>> Start Input data

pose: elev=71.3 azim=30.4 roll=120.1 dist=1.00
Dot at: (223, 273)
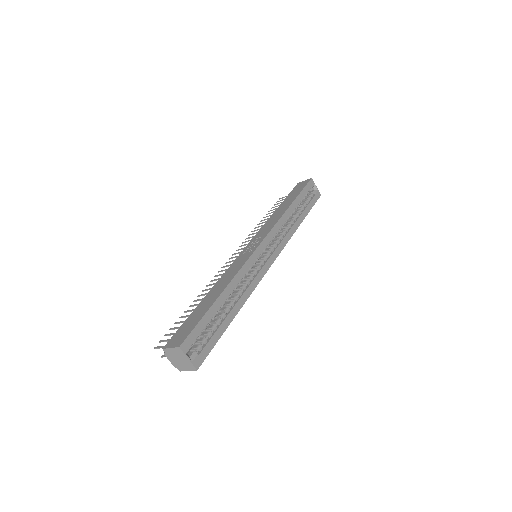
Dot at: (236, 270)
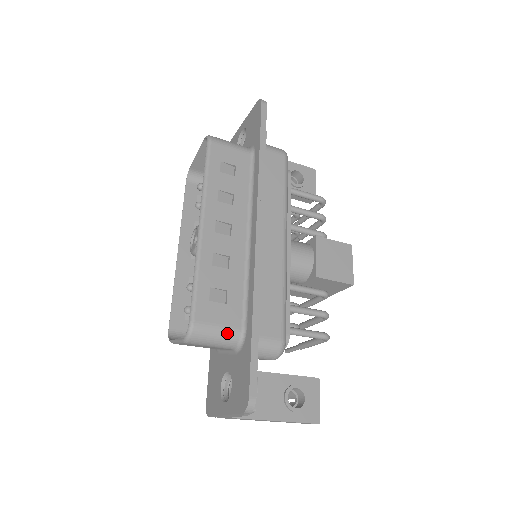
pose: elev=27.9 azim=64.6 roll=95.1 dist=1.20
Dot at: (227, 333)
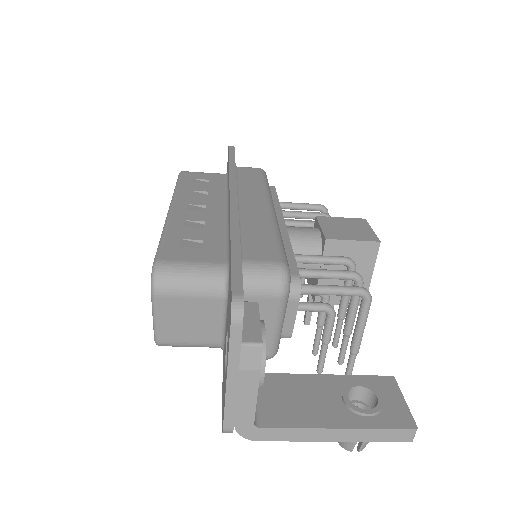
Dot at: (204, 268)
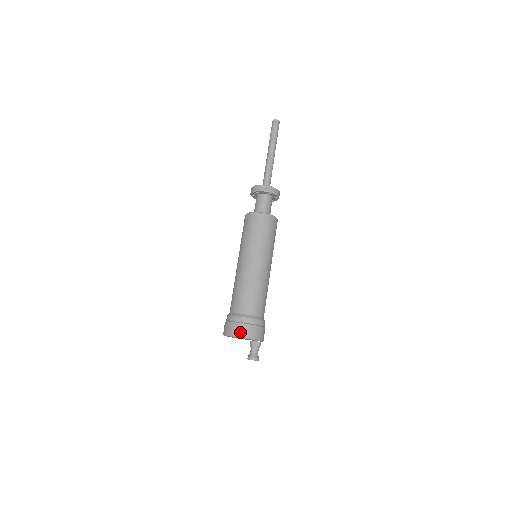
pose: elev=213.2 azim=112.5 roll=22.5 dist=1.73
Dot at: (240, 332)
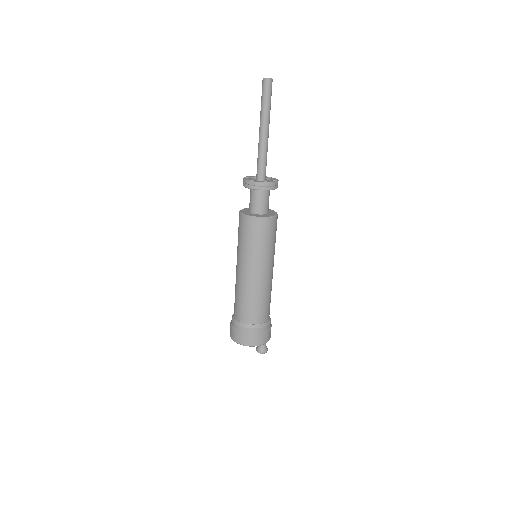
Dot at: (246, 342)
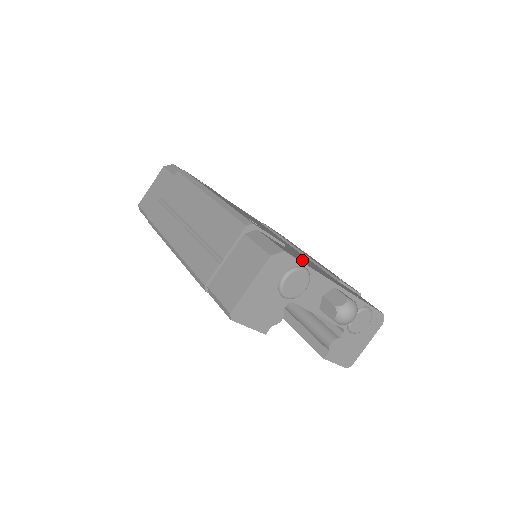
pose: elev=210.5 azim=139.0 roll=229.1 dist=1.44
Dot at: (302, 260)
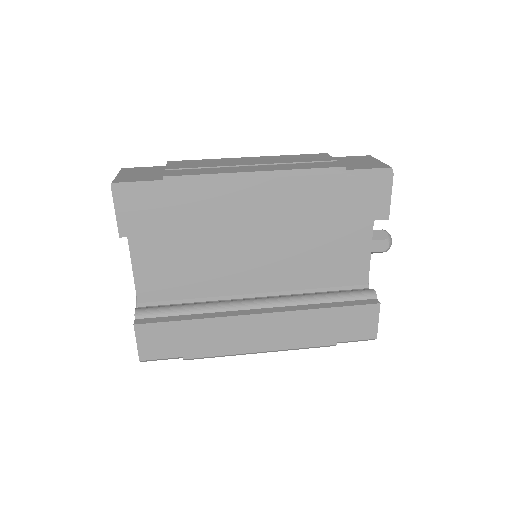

>> End Input data

### What is expected
Rewrite all the entries above, requests included, multiplying each answer coordinate by 2.2 and rounding to whole numbers (halves round up). Leave every other number unchanged and leave out the pictures.

### Answer to the problem
pose: elev=71.3 azim=30.4 roll=120.1 dist=1.00
Dot at: (223, 273)
Dot at: (519, 594)
pose: elev=27.9 azim=64.6 roll=95.1 dist=1.20
Dot at: (227, 333)
Dot at: (449, 590)
pose: elev=213.2 azim=112.5 roll=22.5 dist=1.73
Dot at: (240, 332)
Dot at: (541, 752)
pose: elev=210.5 azim=139.0 roll=229.1 dist=1.44
Dot at: (302, 260)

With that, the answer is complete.